The task
Transcribe exactly the lines from the one containing "per commentare questo" through the end of the entries, including both the first and the last, and nothing else.

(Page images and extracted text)
<<<<
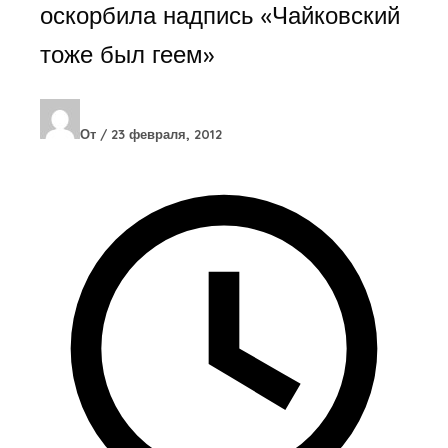
оскорбила надпись «Чайковский
тоже был геем»
От
/
23 февраля, 2012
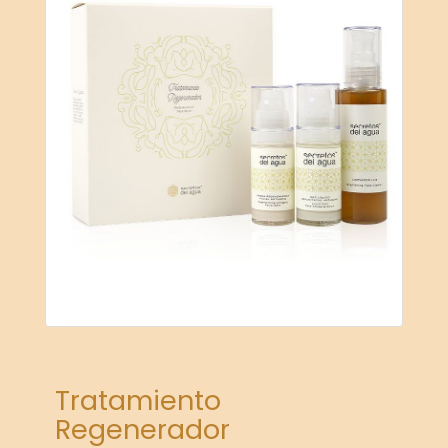
Tratamiento
Regenerador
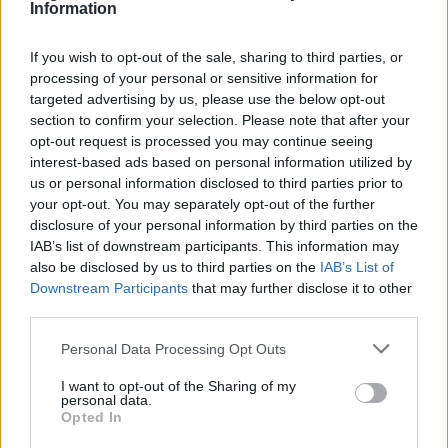
Information
If you wish to opt-out of the sale, sharing to third parties, or
processing of your personal or sensitive information for
targeted advertising by us, please use the below opt-out
section to confirm your selection. Please note that after your
opt-out request is processed you may continue seeing
interest-based ads based on personal information utilized by
us or personal information disclosed to third parties prior to
your opt-out. You may separately opt-out of the further
disclosure of your personal information by third parties on the
IAB’s list of downstream participants. This information may
also be disclosed by us to third parties on the
IAB’s List of
Downstream Participants
that may further disclose it to other
third parties.
Personal Data Processing Opt Outs
Commenti
I want to opt-out of the Sharing of my
Accedi
o
registrati
per commentare questo
personal data.
articolo.
Opted In
L'email è richiesta ma non verrà mostrata ai visitatori. Il contenuto di questo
>>>>
Answer area
per commentare questo
personal data.
articolo.
Opted In
L'email è richiesta ma non verrà mostrata ai visitatori. Il contenuto di questo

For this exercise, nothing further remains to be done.